We Are the Next Generation
- Apr 23
- 3 min read
Art forms do not disappear overnight. They thin out gradually — one unconsidered decision at a time, one missed opportunity after another, until the moment arrives when there are no longer enough people in the room who remember why it mattered. We are the generation that will determine whether that happens. Not in the abstract, not eventually — now.
The timing of this post is not random, as things seldom are -- Ganesh & Kumaresh perform at The Sheldon Concert Hall on May 17. They are among the most significant figures in Carnatic music alive today. Ganesh sir's Grammy win with Shakti in 2024 was historic — the first for Carnatic violin — and his new work, Thribinna, represents some of the most ambitious compositional thinking happening in Indian classical music right now. Kumaresh sir has built Fiddling Monk, a structured pedagogical platform that has brought rigorous violin training to students across the world. Between them, they have spent decades not just performing but actively investing in the transmission of this form to the next generation. They are, in the most literal sense, building something for us.
I want to be direct about something. There are educators in this city — in our community, in institutions, and beyond that claim investment in cultural breadth — who have not told their students about this concert. That is a choice, and it has consequences.
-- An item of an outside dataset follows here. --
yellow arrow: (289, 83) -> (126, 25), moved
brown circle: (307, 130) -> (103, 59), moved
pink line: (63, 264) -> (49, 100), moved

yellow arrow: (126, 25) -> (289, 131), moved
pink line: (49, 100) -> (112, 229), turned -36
Not because any single concert is the measure of an institution's commitment to the arts, but because the cumulative effect of those unconsidered omissions is a generation of students who never develop the habit of showing up. Who remain, as they were, theoretically interested — but absent. While we cannot fault anyone for being a part of the "nature of things," the responsibility falls on us to rekindle the spark across our community.
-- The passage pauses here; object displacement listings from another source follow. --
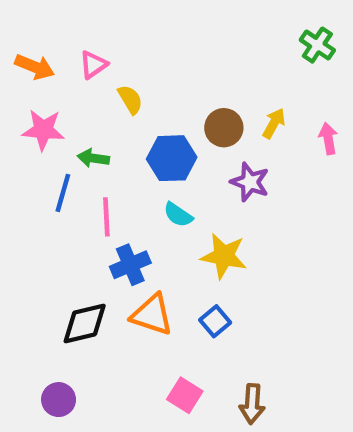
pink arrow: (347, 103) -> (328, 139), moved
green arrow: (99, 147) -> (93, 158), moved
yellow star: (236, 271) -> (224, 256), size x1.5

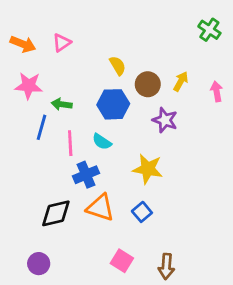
yellow semicircle: (130, 99) -> (118, 66), moved
cyan semicircle: (178, 215) -> (102, 142), moved

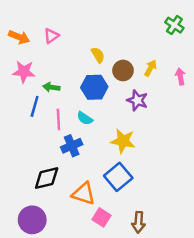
orange triangle: (100, 208) -> (84, 194), moved
blue square: (142, 212) -> (118, 177), size x1.6
purple circle: (39, 264) -> (32, 220), size x1.5

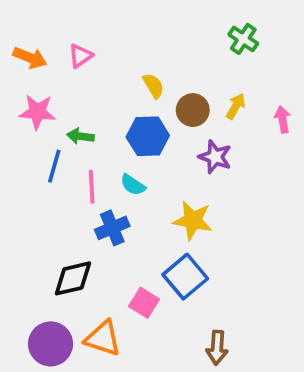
green cross: (174, 25) -> (243, 39), moved
orange triangle: (84, 194) -> (103, 338), moved
pink square: (101, 217) -> (144, 303), moved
As such, there is a particular kind of engagement with the arts that frustrates me deeply. It is the engagement that expresses genuine interest, that speaks knowledgeably about forms and traditions, that would describe itself as invested — and then does not attend. Interest without presence is not patronage. It is not community. It is not enough to sustain anything. Let's change that.
I can speak only for Janya; we have worked to remove every barrier we reasonably can. The access is there. The context is provided. The space for questions, for unfamiliarity, for being new to this — all of it is held deliberately and carefully. What cannot be provided is the decision to walk through the door. That remains yours -- and as part of that next generation we cannot reasonably wait for motivation from our surroundings.
The artists coming to St. Louis on May 17 have more than done their part. They have spent their careers building, codifying, and transmitting a form of extraordinary depth and beauty. The SwaraYoga Ensemble — Ganesh sir's youth orchestra — performed just weeks ago in Seattle. Fiddling Monk has students learning Indian violin across continents. These are not abstract gestures toward the future. They are concrete, sustained investments in it. The question is whether we meet that investment with our own. This is just to name a few of the incredible artists, teachers, institutions, and fellow organizations who have dedicated themselves to passing the torch.
We are the next generation. The foundation has been laid — by artists like Ganesh and Kumaresh, by organizations working to bring this work to cities like ours, by every audience member who showed up before us and made the case that this art belongs here. What we do with that foundation is the only question that remains.
The art does not sustain itself. We do. Or we don't.